À l’heure actuelle, les nouvelles expériences sur Tiktok ne se limitent plus à des danseurs ou des tutoriels culinaires. Les nouveaux utilisateurs découvrent souvent des personnages aux traits déformés, accompagnés d’une voix artificielle, ou des animations désordonnées pleines d’erreurs. Avant même de pouvoir choisir, l’algorithme a déjà fait ses choix.
Selon une étude par Kapwing, presque 59% des vidéos dans le fil "Pour toi" d'un nouveau compte Tiktok sont fabriquées par des intelligences artificielles. Cette proportion est inquiétante, étant trois fois plus élevée que celle observée sur Youtube Shorts. La saturation en contenus non vérifiés est particulièrement frappante dans les catégories destinées aux enfants.
Tiktok, le mauvais élève de l'éducation
Ce phénomène, souvent désigné par le terme "IA Slop", décrit des vidéos répétitives et trompeuses, esquivant toute logique ou rationalité. Parmi ces productions, on trouve des faux groupes musicaux et des contenus animés dépourvus de fond.
Alors que Tiktok admet l’omniprésence de contenus générés par IA dans l’expérience utilisateur, l’observation de Kapwing pointe un décalage entre cette réalité et l’outil promettant aux utilisateurs de contrôler leur exposition à ces contenus. De fait, la plateforme pourrait être saturée de ces vidéos automatisées, où 1,3 milliard de vidéos avaient déjà été identifiées comme provenant de l'IA.
Joe Tidy de la BBC mentionne que les mentions "J’aime" pour des commentaires négatifs concernant l’IA surpassent largement celles pour les publications originales. Ce phénomène indique une fatigue croissante face à cette avalanche de contenus générés par des machines.
Contenus éducatifs en péril
Les contenus destinés aux enfants sont les plus touchés, avec 57,4% des vidéos générées générant des critiques de faible qualité. Les domaines comme l’éducation scientifique, la santé et l’histoire, où l’exactitude est cruciale, montrent une vulnérabilité alarmante face à ces contenus. Bien que l’IA puisse illustrer des concepts, cela ne justifie pas une logique de production rapide où l’exactitude est négligée.
Certains créateurs, comme Jonathan Laramy, visent à créer un contenu éducatif de qualité, mais les erreurs factuelles demeurent un défi, mettant en lumière le manque de compréhension historique inhérent à l’IA, selon Brendan Gillis de l’American Historical Association.

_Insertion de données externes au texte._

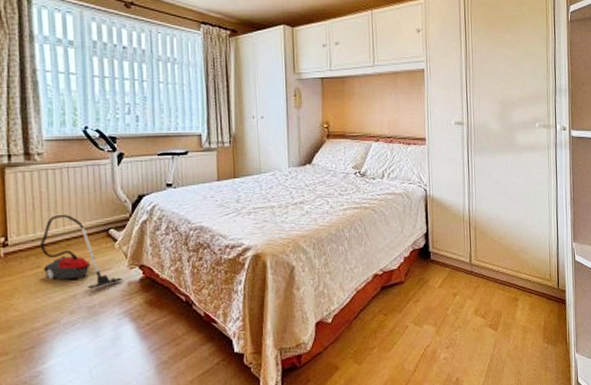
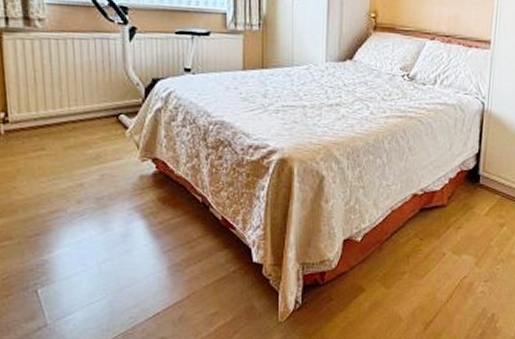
vacuum cleaner: present [39,214,122,289] -> none [43,92,134,179]

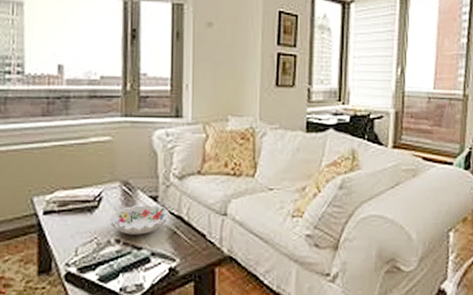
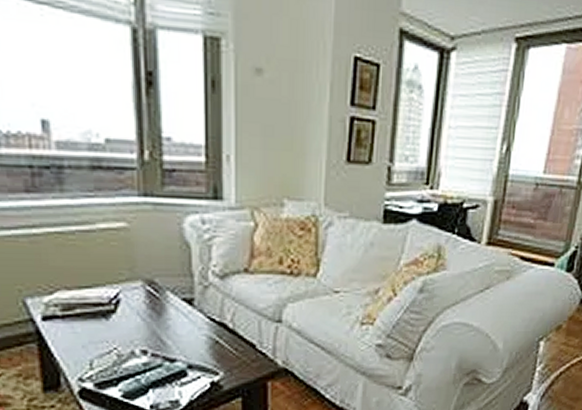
decorative bowl: present [110,204,169,235] -> none [132,308,209,345]

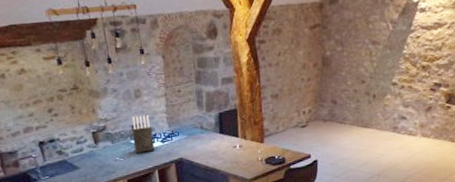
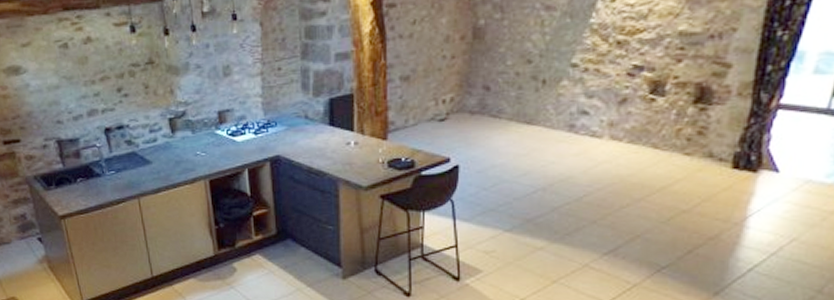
knife block: present [132,115,154,153] -> none [218,98,245,147]

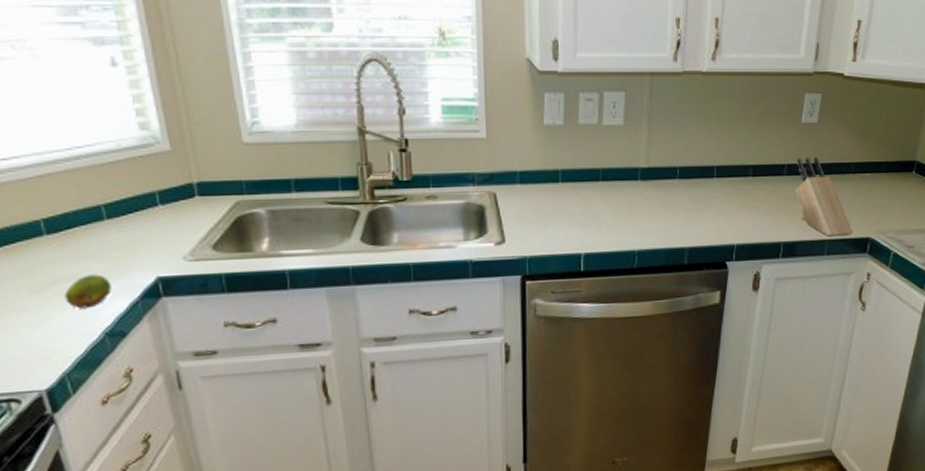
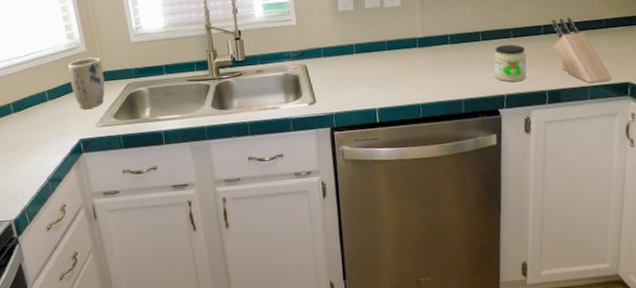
fruit: present [64,274,112,309] -> none [24,138,52,163]
plant pot: none [140,160,200,234] -> present [68,57,105,109]
jar: none [726,184,765,231] -> present [493,44,527,82]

Une alerte sur la désinformation infantile
Les résultats sont encore plus préoccupants sur des plateformes populaires auprès des jeunes. Sur le hashtag #cartoonkids, 97 vidéos sur 100 ont été identifiées comme étant automatisées et de mauvaise qualité. Cela pose un risque sérieux d’exposition des enfants à des contenus inappropriés.

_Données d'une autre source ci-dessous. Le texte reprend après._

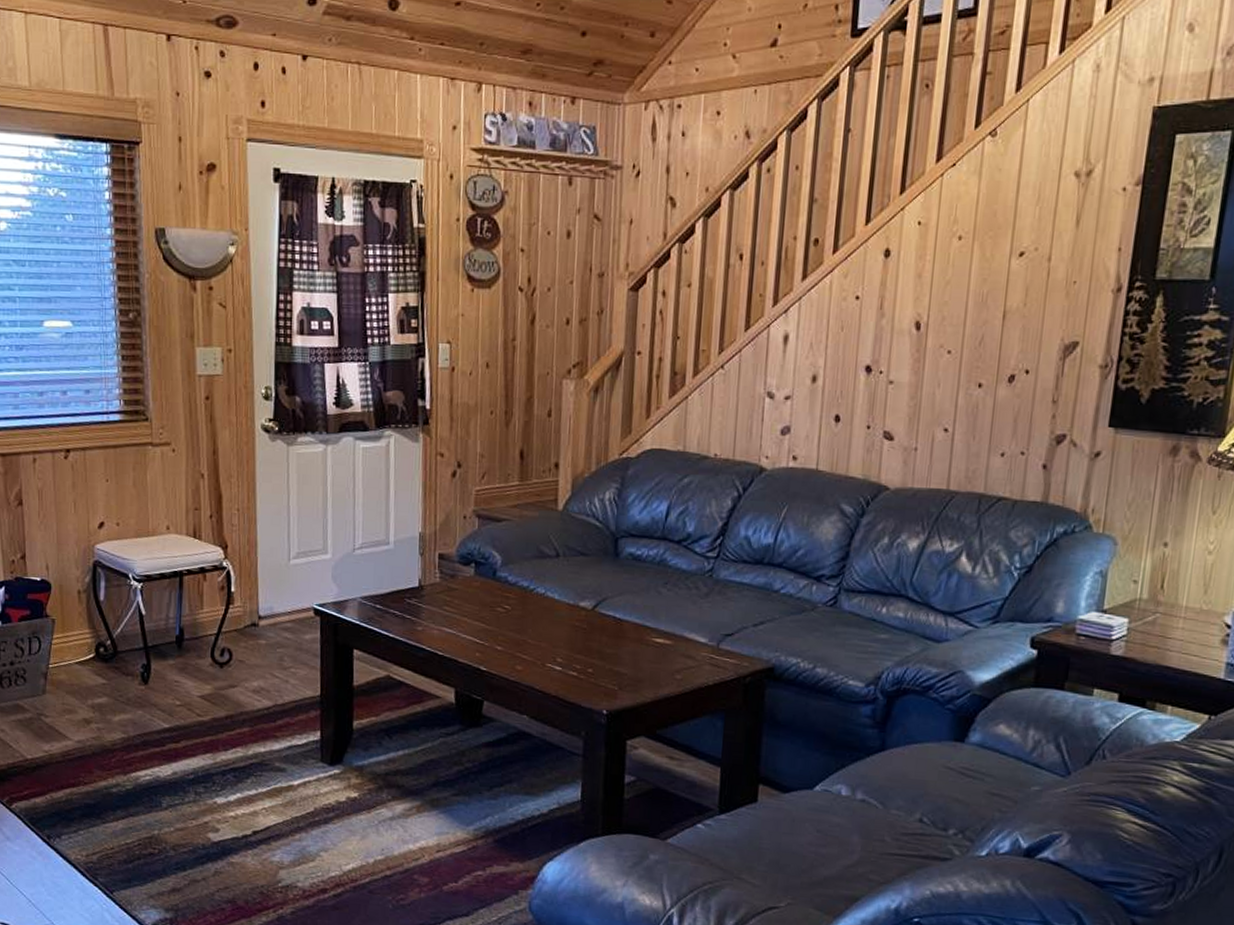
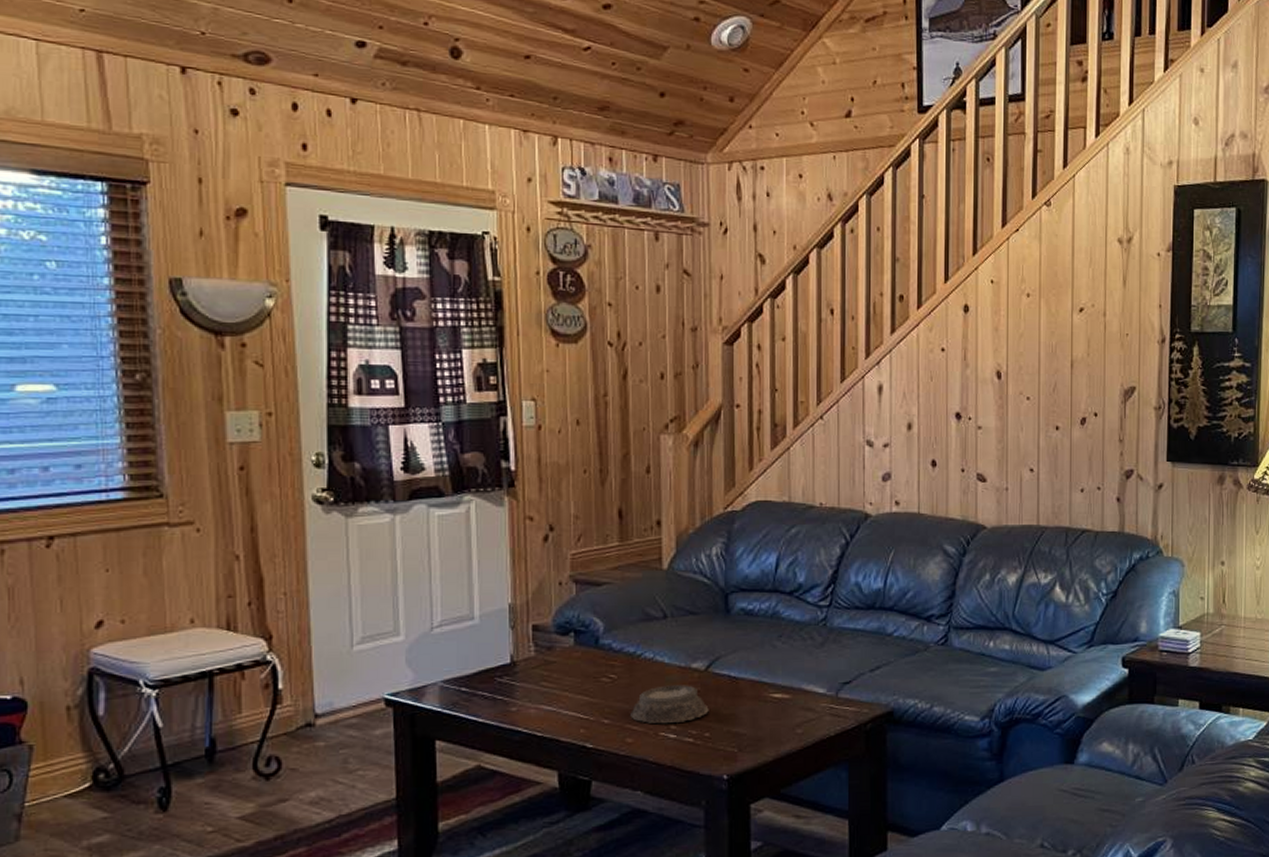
mortar: none [521,620,594,656] -> present [630,685,709,724]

Le Dr Dana Suskind, pédiatre à l’Université de Chicago, alerte sur cette désinformation : "C'est de la désinformation à grande échelle pour les jeunes, avec des conséquences potentiellement catastrophiques sur leur développement".
La situation est d’autant plus critique que plus de 70% des enfants de moins de deux ans sont exposés à des écrans, avec seulement la moitié des parents utilisant des contrôles parentaux sur les dispositifs numériques.

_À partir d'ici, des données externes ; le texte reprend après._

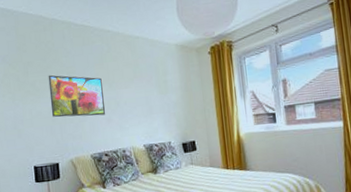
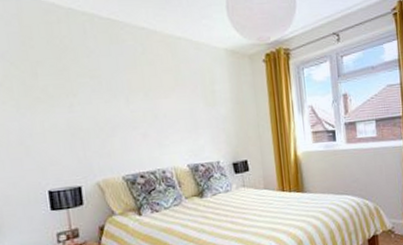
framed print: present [48,75,105,117] -> none [64,78,140,131]

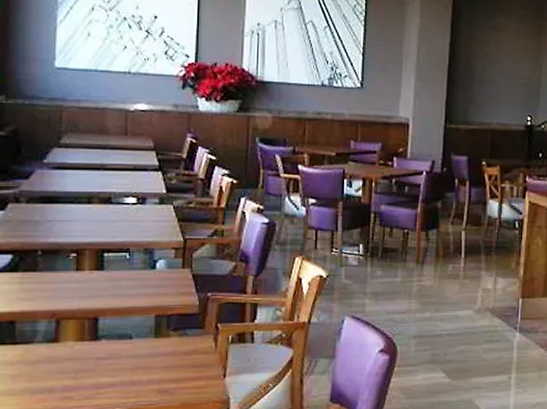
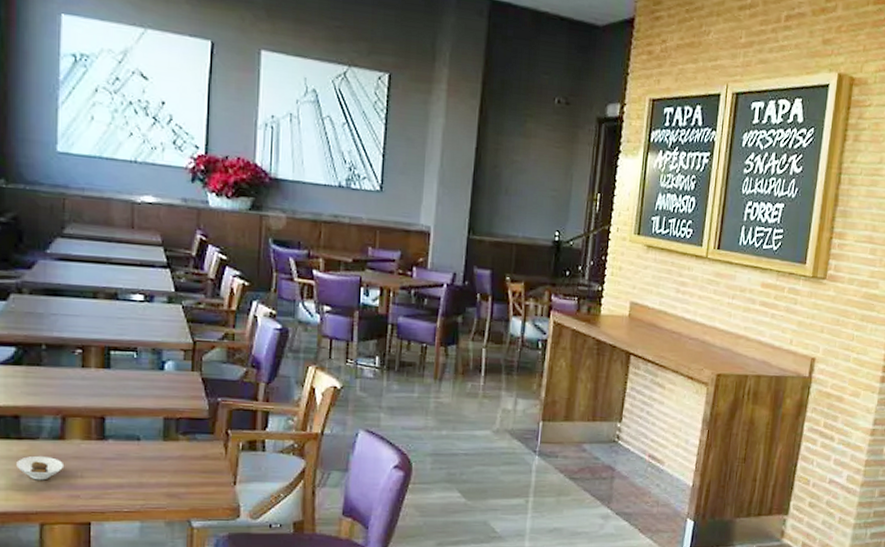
saucer: none [11,359,57,384] -> present [16,455,63,480]

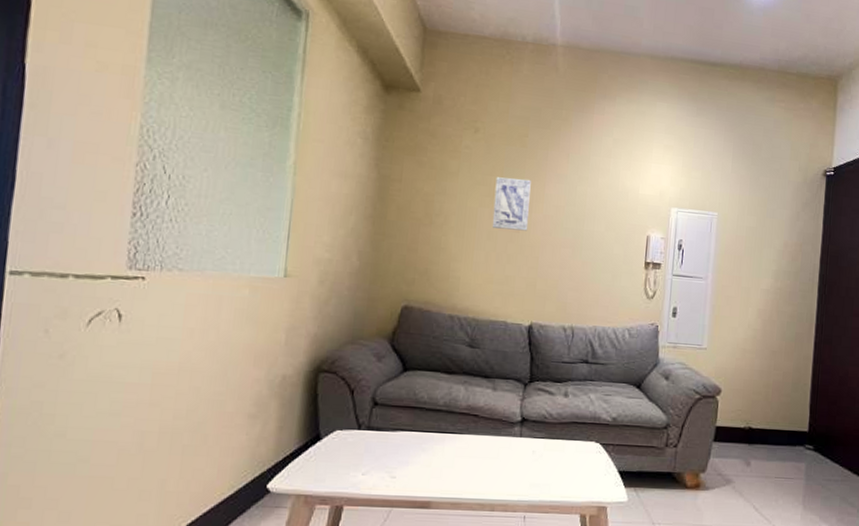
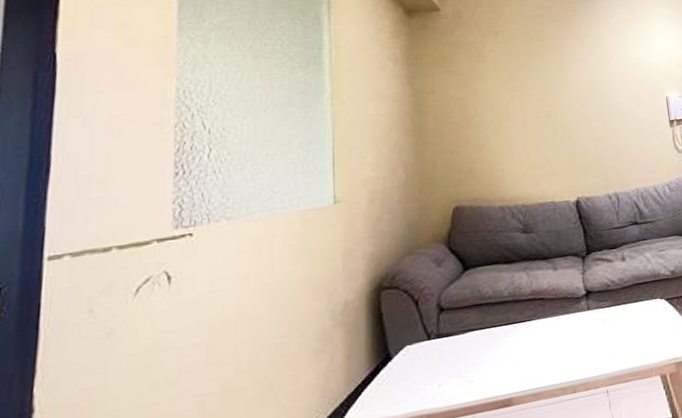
wall art: present [492,177,531,231] -> none [521,68,559,117]

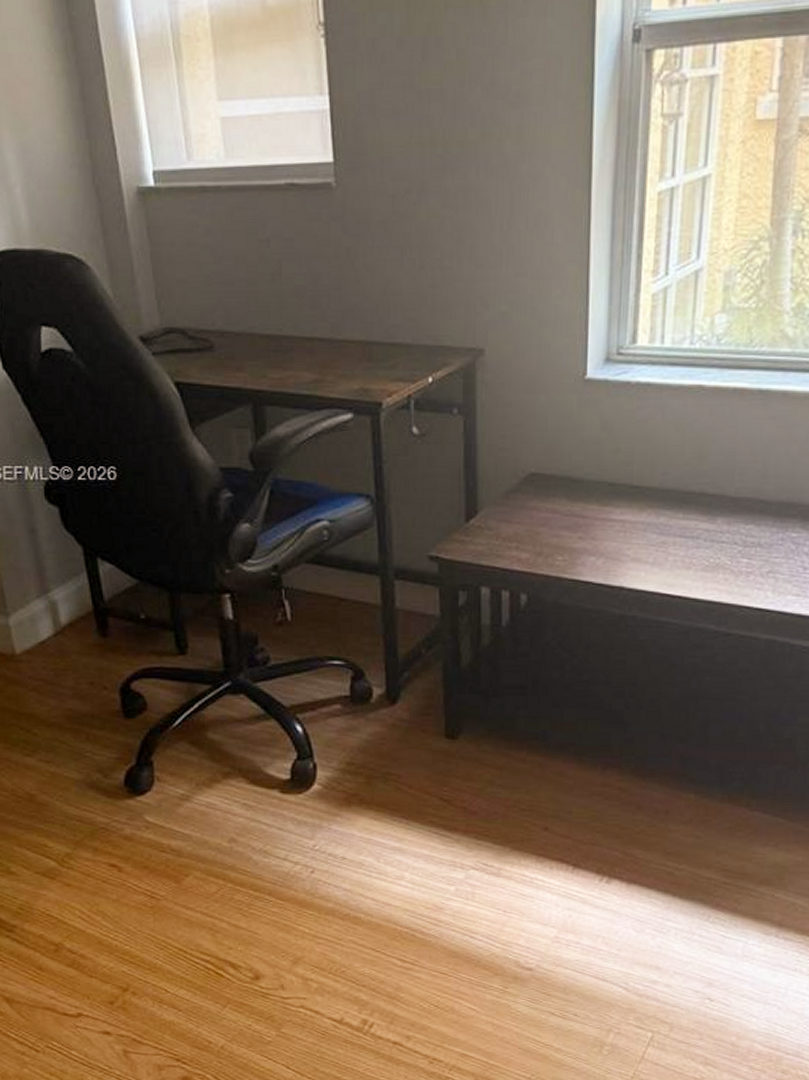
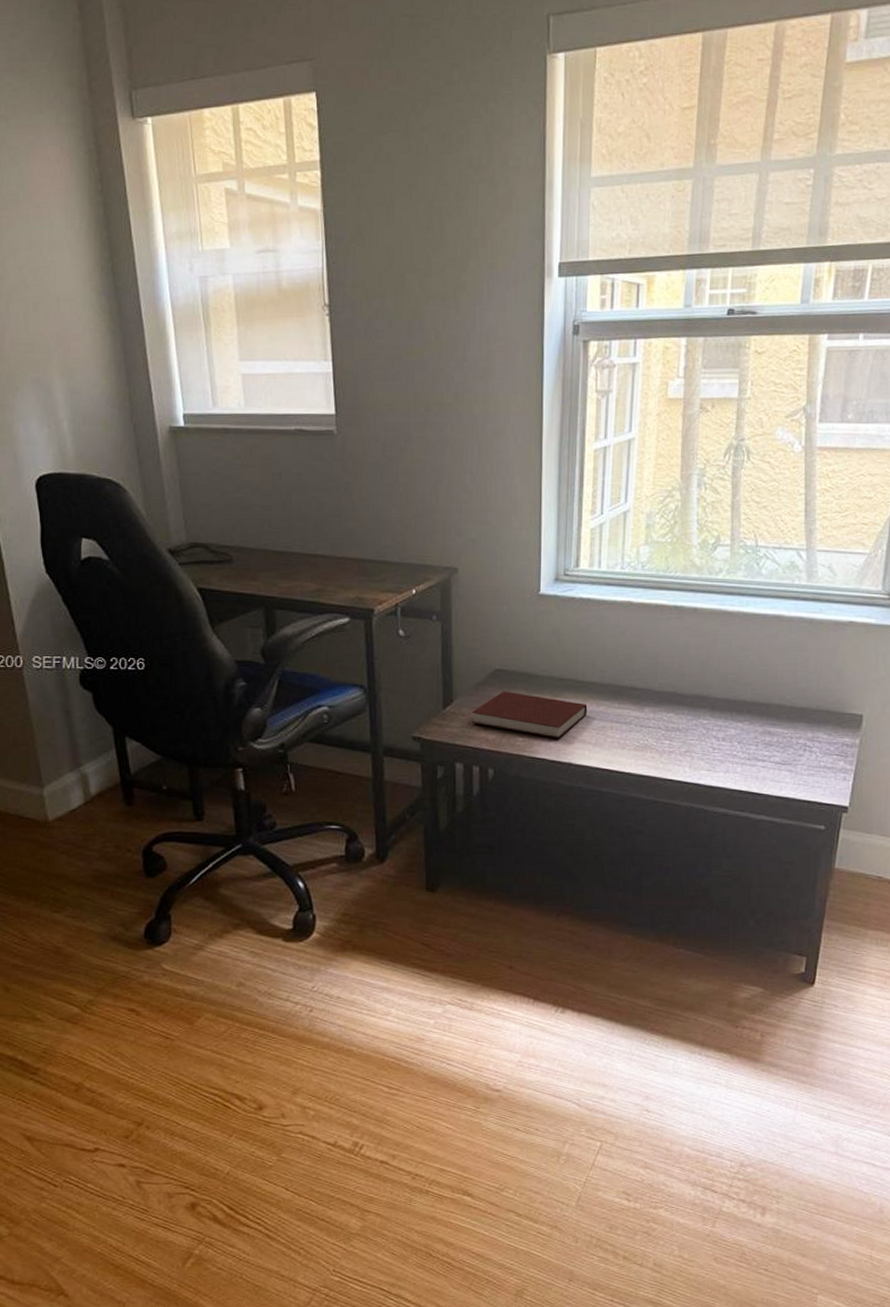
notebook: none [501,500,645,558] -> present [472,691,588,739]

Les réseaux sociaux à un tournant
Face à ces critiques et à la montée des contenus automatisés, Tiktok prend des mesures. Bien qu’elle offre de nouvelles options pour limiter l'exposition à l'IA, la question de la nature même des réseaux sociaux reste cruciale. Autrefois conçus pour relier des individus, ils semblent désormais basculer vers une production de contenu uniquement généré par machines, éloignant de plus en plus l'utilisateur de l'expérience interactive.
Entre des animations bizarres et des cours de mathématiques mal conçus, il devient ardu de discerner si ces contenus sont véritablement ce que les utilisateurs veulent ou simplement un reflet de ce que l'algorithme décide de leur montrer.